Rockets fired off in my head.

“So yer gonna do that beginner’s Sunday school class with Pastor Davis?” Becky stood next to me, pink leather Bible in one hand. And a camouflage-patterned cloth Bible cover snapped over it.

“His first name’s not Jefferson, is it?”

“Jefferson Davis?” Becky laughed and slapped the pew. “Like the president a the Confederacy? Shucks, that’s a good’n, Shah-loh! The pastor’s name’s Matt. Real nice guy. Former army chaplain an’ pro ball player, an’ his wife …”

But I didn’t feel like meeting anybody. I needed to think. To drive. To be alone with my thoughts and sort through the surfacing questions, like shredded blossoms bobbing in a Japanese pool after the rain.

And to think of how to break the news to Kyoko, who would chalk one more tick onto her lunatic collection. “A religious nut job,” she’d call me. “So you’re gonna marry a truck driver and start pumping out bucktoothed kids?”

Kyoko didn’t scare me.

But Kyoko being right
did.

While Becky yakked with somebody, laughing and tugging on Tim’s arm, I glanced down at my sleek Jimmy Choos and designer dress. A Versace bracelet sparkling on my wrist.

I felt like a fake, a fraud. I didn’t belong here, with Tim’s striped Western-style dress shirt and polished cowboy boots. Southern accents and hand slaps twanging over the pews like Confederate bullets.

I’m a Yankee snob, for crying out loud!
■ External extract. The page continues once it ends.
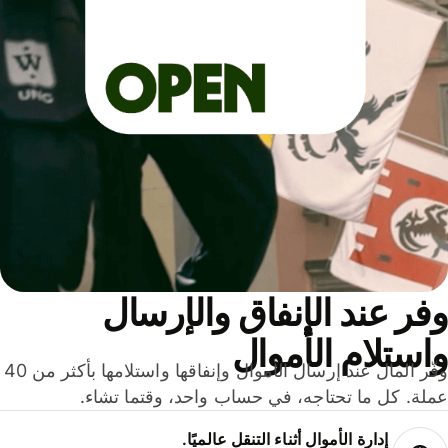
ر عند الإنفاق والإرسال
ستلام الأموال
وفّر المال عند إرسال الأموال وإنفاقها واستلامها بأكثر من 40
لة. كل ما تحتاجه، في حساب واحد، وقتما تشاء.
إدارة الأموال أثناء التنقل عالميًا.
Not a redneck denizen of the Bible Belt!

Then I noticed my nails. Clipped short and hastily slapped with cheap pinky-beige CVS nail polish, already chipping around the edges from hot dishwater and too many hand washings.

My longer-than-usual strand of brown hair curling down over my shoulder, coarse from cheap drugstore hair products and not enough time and money for expensive cuts. My old socialite friends would frown and cluck their arrogant tongues.

Fine. Let them. I didn’t want to be them anyway.

Not now. Not after Jesus.

But as I stood and awkwardly shook hands with somebody, not hearing my own words, I realized one thing: I didn’t know who I was anymore.

Where do I fit, God? Who am I supposed to be?

The last time Kyoko saw me, my face kept a stone-like mask over Mom’s death; I neither cried nor prayed. I knew no more about Jesus than biophysics, and I didn’t care to. I could build my own kingdom, thank you very much.

The kind of kingdom Adam’s brother Rick called
dust.
Because when I scooped it up, it crumbled and sifted through my fingers like cool Virginia soil.

Dust. Ashes. Death.
I felt light-headed, like when I first heard about Mom’s brain aneurysm back in Japan. I shouldn’t have brought up death.

The scent of Mom’s Avon perfume in its yellow globe mixed with funeral lilies and chrysanthemums crowded in my head as I glanced around at the sanctuary where she once sat. Once laughed, once flipped through these same Bible pages, finger on the black-and-red lines.

Before I knew her.

And now I never would.

My stomach suddenly roiled. Becky reached out to introduce me to someone, but instead I bolted for the door.

The main aisle out of the sanctuary crawled with strangers—albeit noisy, happy, laughing strangers—but I didn’t feel like seeing anyone. I opened another door and pushed deeper into the heart of the church, finding myself in a gigantic gym, people milling around and voices echoing loudly over the high, white ceiling, which crisscrossed with bars and echoing voices. A couple with too many kids blocked the door to the parking lot.